Dans Les Echos (8 févr. 2019)

Dans Les Echos, un compte rendu de mon ouvrage En attendant les robots (Seuil, 2019).

L’IA ne menace pas le travail, mais le salariat

REMY DEMICHELIS

LIVRE. Dans son dernier ouvrage, le sociologue Antonio Casilli explore une face méconnue de l’intelligence artificielle : celle du travail humain qu’elle requiert. Mais pas celui des ingénieurs, celui de millions de tâcherons.

Derrière les robots se cachent parfois… des humains. De la fin du XVIIIe siècle au début du XIXe, un automate connu sous le nom de « Turc mécanique » a ainsi dupé les grands de ce monde : il pouvait soi-disant jouer (très bien) aux échecs. Sauf qu’il dissimulait un humain qui le manipulait. Aujourd’hui, Amazon Mechanical Turk revendique la filiation en proposant de prendre en charge toutes les menues tâches pour lesquelles il est encore besoin de l’intelligence humaine.

Toutes plates-formes confondues, ce sont des millions (5,8 millions pour les microtâches) de tâcherons du clic qui s’activent ainsi à modérer des contenus, les classer, les noter. Soit ils se font passer pour des robots, soit ils entraînent des algorithmes d’apprentissage automatique. Leur rétribution moyenne est de deux dollars de l’heure, avec l’espoir lointain et illusoire de rémunérations plus importantes et d’une liberté vis-à-vis de l’employeur.

« Leur ‘soif de liberté’ […] n’a manifestement pas plus de chances d’être étanchée que leur quête de stabilité dans l’emploi d’être atteinte » , écrit le sociologue Antonio A. Casilli.

Il perçoit ce phénomène comme consubstantiel de l’exploitation des données produites par les internautes qui, eux, ne sont pas rémunérés malgré la valeur qu’ils peuvent générer, mais aussi de l’externalisation : quand le site leur demande de prendre en charge une tâche autrefois effectuée par l’entreprise. « L’automation consiste principalement en de la plateformisation et la plateformisation essentiellement en de l’outsourcing. »

Il plaide ainsi pour que le droit intègre pleinement ces travailleurs du clic, qu’ils soient conscients ou non d’effectuer une tâche pour la plate-forme.

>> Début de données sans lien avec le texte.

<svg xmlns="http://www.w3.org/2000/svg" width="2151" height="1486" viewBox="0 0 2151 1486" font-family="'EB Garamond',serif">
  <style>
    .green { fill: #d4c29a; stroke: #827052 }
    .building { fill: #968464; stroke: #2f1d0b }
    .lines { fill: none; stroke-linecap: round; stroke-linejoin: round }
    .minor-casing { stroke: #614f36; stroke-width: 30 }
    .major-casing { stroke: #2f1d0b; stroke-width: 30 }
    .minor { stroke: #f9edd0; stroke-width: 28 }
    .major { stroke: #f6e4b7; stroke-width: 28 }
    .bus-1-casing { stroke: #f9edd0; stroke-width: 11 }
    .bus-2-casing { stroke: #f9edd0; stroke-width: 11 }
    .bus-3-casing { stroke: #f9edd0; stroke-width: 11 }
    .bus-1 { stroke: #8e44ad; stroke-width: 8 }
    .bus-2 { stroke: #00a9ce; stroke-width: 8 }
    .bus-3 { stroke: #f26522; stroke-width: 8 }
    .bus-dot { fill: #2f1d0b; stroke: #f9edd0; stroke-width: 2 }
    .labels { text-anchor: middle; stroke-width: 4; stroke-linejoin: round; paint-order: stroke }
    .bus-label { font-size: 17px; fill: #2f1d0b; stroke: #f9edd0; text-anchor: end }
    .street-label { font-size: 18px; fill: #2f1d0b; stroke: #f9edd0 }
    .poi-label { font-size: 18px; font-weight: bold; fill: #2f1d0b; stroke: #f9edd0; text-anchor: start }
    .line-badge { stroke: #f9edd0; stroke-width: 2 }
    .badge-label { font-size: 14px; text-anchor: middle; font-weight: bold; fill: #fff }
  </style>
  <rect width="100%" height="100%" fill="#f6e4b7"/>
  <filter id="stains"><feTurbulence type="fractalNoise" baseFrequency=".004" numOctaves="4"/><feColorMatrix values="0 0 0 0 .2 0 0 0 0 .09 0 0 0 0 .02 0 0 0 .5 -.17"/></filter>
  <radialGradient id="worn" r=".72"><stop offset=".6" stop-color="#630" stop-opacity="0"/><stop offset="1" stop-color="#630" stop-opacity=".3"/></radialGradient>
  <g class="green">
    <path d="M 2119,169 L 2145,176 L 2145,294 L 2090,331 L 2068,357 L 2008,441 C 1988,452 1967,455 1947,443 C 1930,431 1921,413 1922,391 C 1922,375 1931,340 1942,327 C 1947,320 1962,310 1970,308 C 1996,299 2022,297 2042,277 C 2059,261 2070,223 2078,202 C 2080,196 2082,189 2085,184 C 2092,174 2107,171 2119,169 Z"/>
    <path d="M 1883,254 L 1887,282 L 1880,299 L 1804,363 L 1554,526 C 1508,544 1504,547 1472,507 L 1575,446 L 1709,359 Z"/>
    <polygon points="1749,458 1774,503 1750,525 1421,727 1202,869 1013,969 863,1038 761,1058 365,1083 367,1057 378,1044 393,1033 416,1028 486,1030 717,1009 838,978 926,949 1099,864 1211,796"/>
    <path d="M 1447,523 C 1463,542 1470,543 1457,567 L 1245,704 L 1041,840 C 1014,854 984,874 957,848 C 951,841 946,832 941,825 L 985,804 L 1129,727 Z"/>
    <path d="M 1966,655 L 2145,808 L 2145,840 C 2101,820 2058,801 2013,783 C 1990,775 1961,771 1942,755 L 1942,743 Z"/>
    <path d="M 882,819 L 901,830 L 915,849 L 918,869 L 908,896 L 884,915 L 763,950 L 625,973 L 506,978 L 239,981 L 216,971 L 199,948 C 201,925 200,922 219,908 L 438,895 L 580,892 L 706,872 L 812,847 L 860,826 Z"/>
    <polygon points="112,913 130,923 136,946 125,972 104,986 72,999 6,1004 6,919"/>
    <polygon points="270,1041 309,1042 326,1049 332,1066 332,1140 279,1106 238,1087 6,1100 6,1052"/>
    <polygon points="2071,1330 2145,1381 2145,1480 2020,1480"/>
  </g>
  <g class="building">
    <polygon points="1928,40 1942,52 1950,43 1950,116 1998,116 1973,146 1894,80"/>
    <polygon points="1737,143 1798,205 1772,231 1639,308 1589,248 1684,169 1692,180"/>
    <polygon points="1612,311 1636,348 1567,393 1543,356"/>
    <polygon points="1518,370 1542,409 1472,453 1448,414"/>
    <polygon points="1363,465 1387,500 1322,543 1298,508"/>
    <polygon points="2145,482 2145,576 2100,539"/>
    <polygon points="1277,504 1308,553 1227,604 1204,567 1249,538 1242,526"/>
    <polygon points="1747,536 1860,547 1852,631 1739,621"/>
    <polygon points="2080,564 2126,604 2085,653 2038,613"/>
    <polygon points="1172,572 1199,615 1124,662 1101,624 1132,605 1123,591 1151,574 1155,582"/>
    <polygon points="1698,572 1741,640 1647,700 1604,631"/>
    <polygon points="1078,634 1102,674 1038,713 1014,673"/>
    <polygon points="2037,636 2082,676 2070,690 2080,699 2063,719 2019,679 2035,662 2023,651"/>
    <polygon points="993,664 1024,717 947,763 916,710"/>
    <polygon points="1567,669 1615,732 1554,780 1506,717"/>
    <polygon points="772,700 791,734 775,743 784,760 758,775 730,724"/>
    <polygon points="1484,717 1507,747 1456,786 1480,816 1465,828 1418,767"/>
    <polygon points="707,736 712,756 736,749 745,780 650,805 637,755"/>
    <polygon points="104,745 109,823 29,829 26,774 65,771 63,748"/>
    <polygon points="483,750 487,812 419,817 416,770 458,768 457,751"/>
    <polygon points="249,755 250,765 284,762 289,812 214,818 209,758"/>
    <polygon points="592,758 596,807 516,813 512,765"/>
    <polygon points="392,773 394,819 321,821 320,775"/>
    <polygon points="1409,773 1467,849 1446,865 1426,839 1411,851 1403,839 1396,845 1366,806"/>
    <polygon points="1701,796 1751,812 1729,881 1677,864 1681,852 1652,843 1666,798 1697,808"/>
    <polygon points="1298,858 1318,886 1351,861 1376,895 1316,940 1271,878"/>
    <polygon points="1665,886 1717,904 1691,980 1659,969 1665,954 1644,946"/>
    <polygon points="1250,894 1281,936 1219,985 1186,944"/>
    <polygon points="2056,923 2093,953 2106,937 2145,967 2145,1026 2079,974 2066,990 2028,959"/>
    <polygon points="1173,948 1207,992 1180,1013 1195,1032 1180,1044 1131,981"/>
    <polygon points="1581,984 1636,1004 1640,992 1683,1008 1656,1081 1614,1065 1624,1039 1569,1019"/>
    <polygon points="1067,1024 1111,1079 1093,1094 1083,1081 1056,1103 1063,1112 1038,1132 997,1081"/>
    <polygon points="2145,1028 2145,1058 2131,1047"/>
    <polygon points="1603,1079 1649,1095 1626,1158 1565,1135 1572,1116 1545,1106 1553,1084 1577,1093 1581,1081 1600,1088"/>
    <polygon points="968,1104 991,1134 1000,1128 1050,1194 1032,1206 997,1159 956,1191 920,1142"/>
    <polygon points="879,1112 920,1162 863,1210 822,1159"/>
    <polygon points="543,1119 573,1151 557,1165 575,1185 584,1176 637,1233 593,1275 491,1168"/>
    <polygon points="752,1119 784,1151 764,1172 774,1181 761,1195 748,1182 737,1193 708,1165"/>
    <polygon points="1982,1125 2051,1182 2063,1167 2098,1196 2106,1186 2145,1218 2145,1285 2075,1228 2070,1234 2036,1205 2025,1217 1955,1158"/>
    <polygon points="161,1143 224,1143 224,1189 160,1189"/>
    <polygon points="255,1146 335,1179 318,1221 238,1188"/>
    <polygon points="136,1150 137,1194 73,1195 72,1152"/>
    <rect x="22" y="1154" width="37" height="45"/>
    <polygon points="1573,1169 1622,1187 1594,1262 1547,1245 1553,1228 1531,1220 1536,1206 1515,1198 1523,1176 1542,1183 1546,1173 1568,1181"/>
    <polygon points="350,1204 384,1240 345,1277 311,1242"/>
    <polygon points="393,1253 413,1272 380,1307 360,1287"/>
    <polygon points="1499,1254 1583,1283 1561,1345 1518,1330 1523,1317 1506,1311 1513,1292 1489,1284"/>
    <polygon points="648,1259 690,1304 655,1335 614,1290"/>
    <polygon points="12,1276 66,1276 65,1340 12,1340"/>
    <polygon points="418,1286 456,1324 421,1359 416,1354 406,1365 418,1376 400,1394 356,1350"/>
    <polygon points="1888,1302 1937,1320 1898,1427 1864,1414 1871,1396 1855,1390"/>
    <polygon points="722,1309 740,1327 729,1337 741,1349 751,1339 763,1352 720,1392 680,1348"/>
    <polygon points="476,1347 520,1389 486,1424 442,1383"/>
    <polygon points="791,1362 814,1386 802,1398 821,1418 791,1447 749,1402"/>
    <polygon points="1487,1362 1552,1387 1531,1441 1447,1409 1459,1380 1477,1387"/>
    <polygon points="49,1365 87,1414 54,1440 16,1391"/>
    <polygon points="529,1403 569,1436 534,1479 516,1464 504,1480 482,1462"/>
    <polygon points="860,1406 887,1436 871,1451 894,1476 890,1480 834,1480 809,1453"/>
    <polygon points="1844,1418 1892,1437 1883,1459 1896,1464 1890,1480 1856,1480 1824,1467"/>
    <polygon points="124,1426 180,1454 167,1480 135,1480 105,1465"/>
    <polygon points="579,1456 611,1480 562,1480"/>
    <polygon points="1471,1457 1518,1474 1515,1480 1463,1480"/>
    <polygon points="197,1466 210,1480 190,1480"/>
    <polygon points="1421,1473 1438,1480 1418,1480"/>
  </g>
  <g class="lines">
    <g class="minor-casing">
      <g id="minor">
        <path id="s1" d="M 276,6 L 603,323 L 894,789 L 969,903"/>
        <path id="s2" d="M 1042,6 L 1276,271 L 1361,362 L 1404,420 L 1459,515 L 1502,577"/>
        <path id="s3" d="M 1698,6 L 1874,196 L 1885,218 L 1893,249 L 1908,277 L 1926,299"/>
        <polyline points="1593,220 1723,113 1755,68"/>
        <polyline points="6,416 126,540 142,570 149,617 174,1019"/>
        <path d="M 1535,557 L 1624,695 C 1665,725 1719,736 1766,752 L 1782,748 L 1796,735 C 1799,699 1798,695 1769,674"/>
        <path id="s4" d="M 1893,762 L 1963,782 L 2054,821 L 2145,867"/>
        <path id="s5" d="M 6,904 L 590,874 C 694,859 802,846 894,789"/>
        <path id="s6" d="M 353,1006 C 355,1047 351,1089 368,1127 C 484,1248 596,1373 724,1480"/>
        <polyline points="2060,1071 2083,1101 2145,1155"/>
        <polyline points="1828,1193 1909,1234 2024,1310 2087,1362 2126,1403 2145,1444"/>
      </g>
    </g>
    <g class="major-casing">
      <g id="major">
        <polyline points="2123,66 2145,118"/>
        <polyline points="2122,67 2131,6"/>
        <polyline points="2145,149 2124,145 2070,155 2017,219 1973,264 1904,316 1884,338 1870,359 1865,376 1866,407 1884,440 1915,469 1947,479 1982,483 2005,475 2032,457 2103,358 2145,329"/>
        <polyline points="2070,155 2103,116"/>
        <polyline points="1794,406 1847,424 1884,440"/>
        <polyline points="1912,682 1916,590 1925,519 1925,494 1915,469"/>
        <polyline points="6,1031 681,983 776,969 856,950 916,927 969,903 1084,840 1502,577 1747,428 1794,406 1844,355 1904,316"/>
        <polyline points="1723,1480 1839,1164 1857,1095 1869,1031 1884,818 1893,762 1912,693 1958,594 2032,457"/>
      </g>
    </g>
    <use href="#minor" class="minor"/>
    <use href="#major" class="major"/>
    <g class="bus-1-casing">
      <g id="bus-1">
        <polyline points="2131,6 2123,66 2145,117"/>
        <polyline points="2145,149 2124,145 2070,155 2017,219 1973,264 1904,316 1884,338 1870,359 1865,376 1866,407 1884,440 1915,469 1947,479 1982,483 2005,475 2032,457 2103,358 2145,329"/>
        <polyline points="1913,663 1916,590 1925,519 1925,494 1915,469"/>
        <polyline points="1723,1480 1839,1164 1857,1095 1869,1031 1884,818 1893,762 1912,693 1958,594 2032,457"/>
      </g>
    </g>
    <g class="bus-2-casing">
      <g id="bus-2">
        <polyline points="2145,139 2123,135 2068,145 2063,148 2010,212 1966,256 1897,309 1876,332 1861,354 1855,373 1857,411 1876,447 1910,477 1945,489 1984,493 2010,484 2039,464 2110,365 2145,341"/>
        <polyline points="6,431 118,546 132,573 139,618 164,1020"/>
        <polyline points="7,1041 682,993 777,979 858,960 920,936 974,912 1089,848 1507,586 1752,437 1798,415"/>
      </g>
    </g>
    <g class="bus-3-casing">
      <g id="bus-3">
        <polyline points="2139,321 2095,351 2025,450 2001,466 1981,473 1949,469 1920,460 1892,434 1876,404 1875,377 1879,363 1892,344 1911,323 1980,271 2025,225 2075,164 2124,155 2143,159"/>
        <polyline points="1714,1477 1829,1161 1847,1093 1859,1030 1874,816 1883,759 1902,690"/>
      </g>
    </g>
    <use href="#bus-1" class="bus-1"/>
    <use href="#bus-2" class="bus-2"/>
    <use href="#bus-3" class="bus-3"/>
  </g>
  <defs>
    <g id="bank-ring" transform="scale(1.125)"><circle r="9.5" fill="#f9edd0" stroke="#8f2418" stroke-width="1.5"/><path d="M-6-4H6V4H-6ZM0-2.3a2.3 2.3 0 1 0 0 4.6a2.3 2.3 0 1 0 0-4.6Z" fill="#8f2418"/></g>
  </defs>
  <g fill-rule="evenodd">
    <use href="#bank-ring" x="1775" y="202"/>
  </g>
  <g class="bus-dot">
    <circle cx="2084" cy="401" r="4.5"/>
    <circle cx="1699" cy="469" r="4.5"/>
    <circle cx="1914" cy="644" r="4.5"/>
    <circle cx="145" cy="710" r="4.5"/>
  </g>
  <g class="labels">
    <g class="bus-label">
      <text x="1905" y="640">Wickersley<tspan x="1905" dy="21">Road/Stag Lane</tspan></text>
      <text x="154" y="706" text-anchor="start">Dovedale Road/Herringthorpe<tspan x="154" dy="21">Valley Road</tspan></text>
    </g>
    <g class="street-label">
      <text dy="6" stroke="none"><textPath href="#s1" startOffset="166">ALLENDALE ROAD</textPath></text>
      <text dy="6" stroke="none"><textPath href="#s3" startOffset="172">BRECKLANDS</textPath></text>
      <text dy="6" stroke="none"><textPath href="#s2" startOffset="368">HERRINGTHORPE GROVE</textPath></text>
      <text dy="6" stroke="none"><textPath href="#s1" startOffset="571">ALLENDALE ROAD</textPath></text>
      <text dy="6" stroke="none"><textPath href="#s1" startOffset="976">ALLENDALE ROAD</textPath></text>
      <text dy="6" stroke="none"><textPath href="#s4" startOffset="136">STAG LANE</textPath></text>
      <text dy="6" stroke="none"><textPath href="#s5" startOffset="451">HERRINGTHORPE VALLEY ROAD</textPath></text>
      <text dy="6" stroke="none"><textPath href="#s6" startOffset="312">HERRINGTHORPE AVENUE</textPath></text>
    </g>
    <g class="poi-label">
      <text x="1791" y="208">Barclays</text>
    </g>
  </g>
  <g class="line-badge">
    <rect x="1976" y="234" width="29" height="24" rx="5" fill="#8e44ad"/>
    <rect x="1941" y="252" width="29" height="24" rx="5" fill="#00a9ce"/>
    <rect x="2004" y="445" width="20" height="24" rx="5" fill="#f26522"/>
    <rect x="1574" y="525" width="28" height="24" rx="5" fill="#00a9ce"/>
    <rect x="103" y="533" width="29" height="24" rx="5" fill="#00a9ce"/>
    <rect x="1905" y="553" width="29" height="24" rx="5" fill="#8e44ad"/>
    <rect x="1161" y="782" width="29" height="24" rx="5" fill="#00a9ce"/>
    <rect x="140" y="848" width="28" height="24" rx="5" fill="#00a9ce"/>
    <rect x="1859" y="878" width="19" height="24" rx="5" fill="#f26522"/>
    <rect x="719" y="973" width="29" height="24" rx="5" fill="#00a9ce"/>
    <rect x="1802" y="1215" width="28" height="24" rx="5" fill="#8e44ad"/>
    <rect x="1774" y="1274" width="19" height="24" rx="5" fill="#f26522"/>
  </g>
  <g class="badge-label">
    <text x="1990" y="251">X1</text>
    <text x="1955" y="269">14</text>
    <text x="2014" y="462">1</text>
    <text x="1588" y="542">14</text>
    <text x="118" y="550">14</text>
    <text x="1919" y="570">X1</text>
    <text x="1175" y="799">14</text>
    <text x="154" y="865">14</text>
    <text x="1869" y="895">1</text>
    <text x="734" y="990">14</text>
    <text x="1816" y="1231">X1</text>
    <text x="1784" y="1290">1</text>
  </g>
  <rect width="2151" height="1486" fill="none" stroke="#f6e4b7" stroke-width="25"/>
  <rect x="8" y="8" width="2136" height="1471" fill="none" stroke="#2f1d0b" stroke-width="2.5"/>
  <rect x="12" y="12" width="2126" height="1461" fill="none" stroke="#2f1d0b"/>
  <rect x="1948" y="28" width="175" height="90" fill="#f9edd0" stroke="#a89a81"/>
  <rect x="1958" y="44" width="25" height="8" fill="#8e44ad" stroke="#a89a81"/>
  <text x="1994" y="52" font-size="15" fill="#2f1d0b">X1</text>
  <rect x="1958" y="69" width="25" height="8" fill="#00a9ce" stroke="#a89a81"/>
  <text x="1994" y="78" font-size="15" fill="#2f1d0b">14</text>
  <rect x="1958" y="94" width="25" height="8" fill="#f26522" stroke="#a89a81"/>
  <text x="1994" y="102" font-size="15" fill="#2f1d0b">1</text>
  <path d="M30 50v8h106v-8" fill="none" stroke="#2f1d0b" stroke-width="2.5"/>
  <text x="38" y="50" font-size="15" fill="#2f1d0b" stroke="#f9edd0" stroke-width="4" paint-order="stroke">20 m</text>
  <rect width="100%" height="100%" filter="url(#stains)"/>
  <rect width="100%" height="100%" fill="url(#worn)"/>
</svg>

Quant à la rémunération des personnes, elle peut passer autant par une rétribution directe qu’un « revenu social numérique » , il faudra dans tous les cas mieux garantir la portabilité des données pour que l’usager puisse revendiquer plus de liberté.

« En attendant les robots », Antonio Casilli, Seuil, 2019, 400 pages, 24 euros.